RuPaul himself has courted a complicated relationship with gender representation on Drag Race. He got into hot water in 2018 when he said that he didn't think he would allow post operative trans women on the show. He told the Guardian in an interview, "Women don’t really dress like [drag queens]. We are wearing clothes that are hyper feminine, that represent our culture’s synthetic idea of femininity. … Drag loses its sense of danger and its sense of irony once it’s not men doing it, because at its core it’s a social statement and a big f-you to male-dominated culture. So for men to do it, it’s really punk rock, because it’s a real rejection of masculinity.” Those comments received valid backlash, and an ensuing apology to the trans community. In now deleted tweets RuPaul said, "I understand and regret the hurt I have caused. The trans community are heroes of our shared LGBTQ movement. You are my teachers."

Since then many trans performers have competed and even come out as trans on the show, which is the representation one would hope for from a product that is presenting much of the straight cisgender world with its first or only image of the queer landscape. But how do RuPaul's comments apply to allowing cisgender women to compete, if the whole point is queer male rebellion? By the logic of his statement she is just a woman dressing like a drag queen, and there is no real protest in that. But perhaps that's the point, cisgender women performing drag is a challenge to our engrained stereotypes and preconceptions.
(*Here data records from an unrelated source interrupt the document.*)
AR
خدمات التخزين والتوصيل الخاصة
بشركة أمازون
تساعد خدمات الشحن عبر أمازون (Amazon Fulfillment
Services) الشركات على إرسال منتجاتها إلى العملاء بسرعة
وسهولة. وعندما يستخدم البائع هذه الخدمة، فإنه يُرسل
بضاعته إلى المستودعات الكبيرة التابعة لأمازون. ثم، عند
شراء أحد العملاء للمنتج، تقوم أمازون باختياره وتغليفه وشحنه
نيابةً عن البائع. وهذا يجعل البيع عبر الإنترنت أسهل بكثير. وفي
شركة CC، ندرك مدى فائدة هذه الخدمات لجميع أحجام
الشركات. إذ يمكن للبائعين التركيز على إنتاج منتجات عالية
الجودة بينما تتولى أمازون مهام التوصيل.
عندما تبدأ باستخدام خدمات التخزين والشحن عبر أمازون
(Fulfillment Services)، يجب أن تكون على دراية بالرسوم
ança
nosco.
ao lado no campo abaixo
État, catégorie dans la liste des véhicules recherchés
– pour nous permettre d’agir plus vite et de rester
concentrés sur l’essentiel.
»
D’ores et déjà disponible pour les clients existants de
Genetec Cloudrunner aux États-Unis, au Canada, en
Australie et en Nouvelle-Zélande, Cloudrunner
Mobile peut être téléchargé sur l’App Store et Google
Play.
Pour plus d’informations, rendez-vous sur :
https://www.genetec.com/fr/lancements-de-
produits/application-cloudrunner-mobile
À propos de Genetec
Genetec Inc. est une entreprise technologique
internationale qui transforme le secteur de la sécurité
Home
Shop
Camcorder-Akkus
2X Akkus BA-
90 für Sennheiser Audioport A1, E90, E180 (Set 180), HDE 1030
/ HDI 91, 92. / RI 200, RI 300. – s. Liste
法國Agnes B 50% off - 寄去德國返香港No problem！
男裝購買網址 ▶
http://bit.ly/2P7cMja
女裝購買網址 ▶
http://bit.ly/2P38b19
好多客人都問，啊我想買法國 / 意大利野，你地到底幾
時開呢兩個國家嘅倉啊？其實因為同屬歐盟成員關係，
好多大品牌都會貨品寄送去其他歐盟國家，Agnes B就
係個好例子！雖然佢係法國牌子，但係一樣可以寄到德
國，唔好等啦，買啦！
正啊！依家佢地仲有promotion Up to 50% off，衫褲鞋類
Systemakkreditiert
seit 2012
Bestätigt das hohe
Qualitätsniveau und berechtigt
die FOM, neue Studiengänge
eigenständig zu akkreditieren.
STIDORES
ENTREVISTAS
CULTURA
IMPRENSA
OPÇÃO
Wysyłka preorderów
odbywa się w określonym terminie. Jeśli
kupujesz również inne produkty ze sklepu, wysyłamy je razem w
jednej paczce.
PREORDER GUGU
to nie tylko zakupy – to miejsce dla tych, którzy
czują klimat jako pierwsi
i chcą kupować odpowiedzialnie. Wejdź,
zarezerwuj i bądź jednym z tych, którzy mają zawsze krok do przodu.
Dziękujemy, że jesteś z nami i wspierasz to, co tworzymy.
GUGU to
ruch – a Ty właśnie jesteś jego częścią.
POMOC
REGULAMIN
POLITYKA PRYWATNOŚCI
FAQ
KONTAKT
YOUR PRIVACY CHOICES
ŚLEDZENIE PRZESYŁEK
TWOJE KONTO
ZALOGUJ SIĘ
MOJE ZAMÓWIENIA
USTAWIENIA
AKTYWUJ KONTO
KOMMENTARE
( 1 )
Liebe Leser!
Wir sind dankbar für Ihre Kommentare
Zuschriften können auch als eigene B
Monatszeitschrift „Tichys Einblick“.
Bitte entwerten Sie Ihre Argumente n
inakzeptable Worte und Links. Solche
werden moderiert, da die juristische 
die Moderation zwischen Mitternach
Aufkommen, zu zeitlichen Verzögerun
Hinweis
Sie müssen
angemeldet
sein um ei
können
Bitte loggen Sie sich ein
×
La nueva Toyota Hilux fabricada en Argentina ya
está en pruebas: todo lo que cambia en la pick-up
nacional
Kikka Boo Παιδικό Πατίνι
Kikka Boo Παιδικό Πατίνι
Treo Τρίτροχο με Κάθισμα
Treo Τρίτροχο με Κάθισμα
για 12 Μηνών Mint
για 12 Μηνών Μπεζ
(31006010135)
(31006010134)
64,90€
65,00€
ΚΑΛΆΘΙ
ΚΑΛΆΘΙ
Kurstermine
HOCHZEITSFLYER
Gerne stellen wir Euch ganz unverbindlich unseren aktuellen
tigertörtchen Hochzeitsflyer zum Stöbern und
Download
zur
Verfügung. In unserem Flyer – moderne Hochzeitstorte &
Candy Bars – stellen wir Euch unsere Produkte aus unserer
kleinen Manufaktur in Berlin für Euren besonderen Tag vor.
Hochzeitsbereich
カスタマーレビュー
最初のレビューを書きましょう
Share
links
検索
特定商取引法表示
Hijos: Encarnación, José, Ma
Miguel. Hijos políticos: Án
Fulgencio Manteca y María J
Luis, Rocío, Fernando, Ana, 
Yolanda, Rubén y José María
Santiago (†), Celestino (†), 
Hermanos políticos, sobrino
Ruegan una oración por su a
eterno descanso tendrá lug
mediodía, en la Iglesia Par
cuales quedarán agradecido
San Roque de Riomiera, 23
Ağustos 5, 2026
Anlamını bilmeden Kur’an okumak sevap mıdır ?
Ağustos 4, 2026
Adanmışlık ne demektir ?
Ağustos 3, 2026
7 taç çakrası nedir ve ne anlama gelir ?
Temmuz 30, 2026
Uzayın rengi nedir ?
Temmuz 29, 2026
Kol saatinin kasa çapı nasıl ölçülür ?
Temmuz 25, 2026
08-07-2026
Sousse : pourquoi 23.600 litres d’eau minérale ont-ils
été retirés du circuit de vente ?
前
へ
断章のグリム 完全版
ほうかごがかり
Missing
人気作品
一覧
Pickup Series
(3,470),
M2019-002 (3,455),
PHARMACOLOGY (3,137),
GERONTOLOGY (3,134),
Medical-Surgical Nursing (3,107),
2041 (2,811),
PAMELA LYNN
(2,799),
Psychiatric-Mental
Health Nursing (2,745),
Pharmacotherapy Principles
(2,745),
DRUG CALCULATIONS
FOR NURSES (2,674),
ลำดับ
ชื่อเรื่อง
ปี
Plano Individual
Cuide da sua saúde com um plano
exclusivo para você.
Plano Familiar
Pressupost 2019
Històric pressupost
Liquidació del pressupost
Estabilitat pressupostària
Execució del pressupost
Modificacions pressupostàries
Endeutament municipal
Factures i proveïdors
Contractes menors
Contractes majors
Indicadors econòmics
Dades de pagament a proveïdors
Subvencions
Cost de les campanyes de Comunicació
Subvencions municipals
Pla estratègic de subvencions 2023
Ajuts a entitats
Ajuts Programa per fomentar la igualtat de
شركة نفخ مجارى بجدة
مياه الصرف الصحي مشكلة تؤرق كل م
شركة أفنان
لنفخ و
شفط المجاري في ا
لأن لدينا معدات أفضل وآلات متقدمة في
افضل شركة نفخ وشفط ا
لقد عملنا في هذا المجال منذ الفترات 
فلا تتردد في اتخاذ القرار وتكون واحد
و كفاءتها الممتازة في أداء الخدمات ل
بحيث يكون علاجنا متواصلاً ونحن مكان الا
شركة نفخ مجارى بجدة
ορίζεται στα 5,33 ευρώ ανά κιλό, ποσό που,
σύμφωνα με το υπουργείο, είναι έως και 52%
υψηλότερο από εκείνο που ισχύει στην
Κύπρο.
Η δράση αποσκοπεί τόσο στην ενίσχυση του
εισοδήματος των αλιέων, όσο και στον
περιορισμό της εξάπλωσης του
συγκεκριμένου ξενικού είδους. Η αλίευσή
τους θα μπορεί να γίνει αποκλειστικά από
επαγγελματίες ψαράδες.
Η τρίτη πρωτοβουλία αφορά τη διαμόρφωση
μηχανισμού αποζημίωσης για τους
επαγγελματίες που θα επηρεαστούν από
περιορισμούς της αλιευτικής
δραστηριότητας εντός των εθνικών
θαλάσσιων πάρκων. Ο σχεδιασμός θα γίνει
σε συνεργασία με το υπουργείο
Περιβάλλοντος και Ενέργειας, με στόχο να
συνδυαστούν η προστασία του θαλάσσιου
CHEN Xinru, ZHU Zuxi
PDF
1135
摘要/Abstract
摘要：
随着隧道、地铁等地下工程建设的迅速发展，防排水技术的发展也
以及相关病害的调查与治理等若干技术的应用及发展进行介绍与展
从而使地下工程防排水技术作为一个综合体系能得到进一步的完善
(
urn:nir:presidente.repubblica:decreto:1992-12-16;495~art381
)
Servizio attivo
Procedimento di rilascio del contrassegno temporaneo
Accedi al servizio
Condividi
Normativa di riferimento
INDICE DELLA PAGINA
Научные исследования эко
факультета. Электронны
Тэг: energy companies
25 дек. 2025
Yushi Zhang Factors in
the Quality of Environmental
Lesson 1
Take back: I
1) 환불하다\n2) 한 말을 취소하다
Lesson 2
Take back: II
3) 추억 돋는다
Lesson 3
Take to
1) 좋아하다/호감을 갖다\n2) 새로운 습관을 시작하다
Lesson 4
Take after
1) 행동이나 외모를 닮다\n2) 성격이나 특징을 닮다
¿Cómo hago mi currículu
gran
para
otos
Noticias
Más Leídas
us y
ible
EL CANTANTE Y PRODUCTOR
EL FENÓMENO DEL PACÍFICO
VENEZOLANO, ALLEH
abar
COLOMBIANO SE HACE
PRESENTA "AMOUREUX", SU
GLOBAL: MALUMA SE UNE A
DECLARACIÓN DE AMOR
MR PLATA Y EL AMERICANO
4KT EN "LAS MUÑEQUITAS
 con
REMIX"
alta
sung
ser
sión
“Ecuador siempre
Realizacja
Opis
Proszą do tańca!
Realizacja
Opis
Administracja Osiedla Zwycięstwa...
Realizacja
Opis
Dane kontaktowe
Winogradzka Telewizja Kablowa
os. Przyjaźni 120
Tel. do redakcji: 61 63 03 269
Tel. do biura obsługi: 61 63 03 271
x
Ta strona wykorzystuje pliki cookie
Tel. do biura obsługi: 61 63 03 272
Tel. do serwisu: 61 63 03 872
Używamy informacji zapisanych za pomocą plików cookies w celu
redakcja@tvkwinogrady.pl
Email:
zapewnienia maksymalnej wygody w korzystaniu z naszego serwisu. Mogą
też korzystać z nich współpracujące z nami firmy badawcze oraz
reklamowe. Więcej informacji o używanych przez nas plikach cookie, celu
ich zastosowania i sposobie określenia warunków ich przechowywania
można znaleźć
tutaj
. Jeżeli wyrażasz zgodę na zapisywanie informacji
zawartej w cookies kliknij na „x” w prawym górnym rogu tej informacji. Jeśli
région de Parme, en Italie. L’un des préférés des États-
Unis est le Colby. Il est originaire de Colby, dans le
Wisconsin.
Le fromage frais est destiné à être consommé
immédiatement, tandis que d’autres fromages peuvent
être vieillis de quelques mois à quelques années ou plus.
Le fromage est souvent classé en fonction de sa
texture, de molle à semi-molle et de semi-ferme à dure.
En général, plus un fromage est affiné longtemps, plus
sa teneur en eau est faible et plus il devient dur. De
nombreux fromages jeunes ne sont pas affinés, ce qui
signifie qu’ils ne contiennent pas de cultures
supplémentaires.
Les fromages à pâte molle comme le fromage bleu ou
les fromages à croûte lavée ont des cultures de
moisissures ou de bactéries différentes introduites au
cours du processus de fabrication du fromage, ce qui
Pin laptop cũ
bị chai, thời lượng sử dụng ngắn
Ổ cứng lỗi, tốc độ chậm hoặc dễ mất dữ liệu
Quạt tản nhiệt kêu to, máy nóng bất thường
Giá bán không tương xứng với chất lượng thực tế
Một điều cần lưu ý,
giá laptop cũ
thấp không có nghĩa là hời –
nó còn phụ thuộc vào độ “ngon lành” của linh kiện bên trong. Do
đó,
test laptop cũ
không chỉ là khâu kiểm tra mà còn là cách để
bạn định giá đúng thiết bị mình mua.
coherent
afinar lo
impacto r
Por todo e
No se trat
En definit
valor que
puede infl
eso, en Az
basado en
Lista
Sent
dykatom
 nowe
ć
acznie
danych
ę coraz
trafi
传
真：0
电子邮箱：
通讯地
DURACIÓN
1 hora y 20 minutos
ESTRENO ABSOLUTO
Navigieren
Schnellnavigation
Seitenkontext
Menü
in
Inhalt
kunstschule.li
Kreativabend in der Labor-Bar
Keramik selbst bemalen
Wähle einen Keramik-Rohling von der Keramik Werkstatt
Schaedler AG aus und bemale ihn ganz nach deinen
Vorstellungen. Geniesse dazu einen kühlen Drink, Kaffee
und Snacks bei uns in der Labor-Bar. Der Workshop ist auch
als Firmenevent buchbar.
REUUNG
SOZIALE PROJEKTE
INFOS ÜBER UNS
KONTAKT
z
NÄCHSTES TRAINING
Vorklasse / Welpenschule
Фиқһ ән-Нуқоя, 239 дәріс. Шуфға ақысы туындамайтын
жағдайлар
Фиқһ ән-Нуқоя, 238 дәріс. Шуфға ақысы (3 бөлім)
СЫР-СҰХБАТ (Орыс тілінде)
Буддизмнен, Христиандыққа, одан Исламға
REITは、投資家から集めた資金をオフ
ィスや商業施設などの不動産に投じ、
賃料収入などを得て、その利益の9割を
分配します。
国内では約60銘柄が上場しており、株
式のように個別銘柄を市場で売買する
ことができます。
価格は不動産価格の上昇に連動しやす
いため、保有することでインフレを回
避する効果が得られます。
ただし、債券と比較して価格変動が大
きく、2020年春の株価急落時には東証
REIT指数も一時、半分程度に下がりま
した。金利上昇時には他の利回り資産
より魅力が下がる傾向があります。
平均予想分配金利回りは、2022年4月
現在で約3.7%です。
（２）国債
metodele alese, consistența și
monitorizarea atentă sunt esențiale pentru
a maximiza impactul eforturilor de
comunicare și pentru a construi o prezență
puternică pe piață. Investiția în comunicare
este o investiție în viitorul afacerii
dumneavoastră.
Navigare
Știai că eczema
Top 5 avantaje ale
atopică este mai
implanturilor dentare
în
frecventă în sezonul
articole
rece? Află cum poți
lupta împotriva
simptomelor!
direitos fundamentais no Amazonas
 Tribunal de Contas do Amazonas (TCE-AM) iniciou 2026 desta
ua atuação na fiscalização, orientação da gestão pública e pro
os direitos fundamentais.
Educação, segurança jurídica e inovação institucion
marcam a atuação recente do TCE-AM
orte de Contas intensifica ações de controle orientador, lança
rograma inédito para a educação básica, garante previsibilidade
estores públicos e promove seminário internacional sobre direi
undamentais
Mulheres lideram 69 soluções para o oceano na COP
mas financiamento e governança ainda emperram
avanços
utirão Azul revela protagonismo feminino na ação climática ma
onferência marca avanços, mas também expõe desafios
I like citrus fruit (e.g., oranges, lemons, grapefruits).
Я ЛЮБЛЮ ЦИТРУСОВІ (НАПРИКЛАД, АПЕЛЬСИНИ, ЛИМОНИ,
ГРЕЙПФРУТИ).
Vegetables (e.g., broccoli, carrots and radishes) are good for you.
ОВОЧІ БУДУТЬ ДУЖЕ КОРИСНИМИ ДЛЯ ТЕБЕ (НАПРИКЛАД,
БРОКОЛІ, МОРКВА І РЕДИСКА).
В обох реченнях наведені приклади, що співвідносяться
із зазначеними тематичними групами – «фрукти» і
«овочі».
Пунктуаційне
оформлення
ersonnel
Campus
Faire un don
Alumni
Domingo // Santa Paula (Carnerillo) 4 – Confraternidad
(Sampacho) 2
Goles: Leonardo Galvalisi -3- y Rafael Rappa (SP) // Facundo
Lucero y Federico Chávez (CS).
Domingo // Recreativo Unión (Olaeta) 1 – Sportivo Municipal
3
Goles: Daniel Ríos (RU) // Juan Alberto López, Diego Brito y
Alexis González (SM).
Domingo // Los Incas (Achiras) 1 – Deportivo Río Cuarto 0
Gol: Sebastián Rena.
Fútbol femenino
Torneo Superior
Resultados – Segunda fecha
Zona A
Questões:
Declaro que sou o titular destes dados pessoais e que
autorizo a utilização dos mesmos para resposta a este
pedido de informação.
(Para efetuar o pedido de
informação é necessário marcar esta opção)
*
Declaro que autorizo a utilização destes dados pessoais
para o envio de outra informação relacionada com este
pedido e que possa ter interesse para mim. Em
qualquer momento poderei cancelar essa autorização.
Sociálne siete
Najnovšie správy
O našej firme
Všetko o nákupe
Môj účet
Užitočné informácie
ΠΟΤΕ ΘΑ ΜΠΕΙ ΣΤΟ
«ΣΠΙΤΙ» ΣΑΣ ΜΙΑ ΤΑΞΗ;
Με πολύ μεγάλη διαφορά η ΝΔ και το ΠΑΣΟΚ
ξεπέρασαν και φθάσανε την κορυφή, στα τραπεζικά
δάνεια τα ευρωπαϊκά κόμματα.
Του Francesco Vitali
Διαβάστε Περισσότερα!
There is a subset of the queer community that thinks Victoria Scone's casting is a positive step forward for representation. Some are pointing out that drag is meant to tell stories, and cisgender performers are just telling a different kind of story that helps people understand that "drag is for everyone." Others are mentioning that describing people as AFAB (assigned female at birth) is not a gender positive way to describe people in our queer world that is trying to erase patriarchal language and ideas around gender.

Victoria Scone says in her own words, "Some people want to put a label on it and call me an AFAB drag queen...but I am just a drag queen. Drag is for everyone, and I'm here to show you how." She also acknowledges, "Me being here right now is political, but you can just have fun with it." And while some queens like Canada's Juice Boxx are congratulating Victoria, queer twitter is a bit quiet for such big news, suggesting that many might not support the move to allow cisgender women to compete.

Ultimately the controversial casting speaks to our increasingly queer world that is consistently pushing the boundaries and bucking back at those who want to contain it and what defines it. While I think that cisgender women performing female drag is problematic in that it could be a slippery slope to heteronormative, patriarchal, cisgender straights trying to claim queer spaces or insist on some kind of reverse equality, I also am open to having my mind expanded to what is considered queer in the mainstream. No one likes a TERF, so perhaps we should try not to be the antithesis of one on the other side of the spectrum either, as misogyny within the queer community is prevalent. We'll just have to wait and see how fierce and fabulous Victoria Scone is, and see how this new high profile representation shifts mindsets on the matter.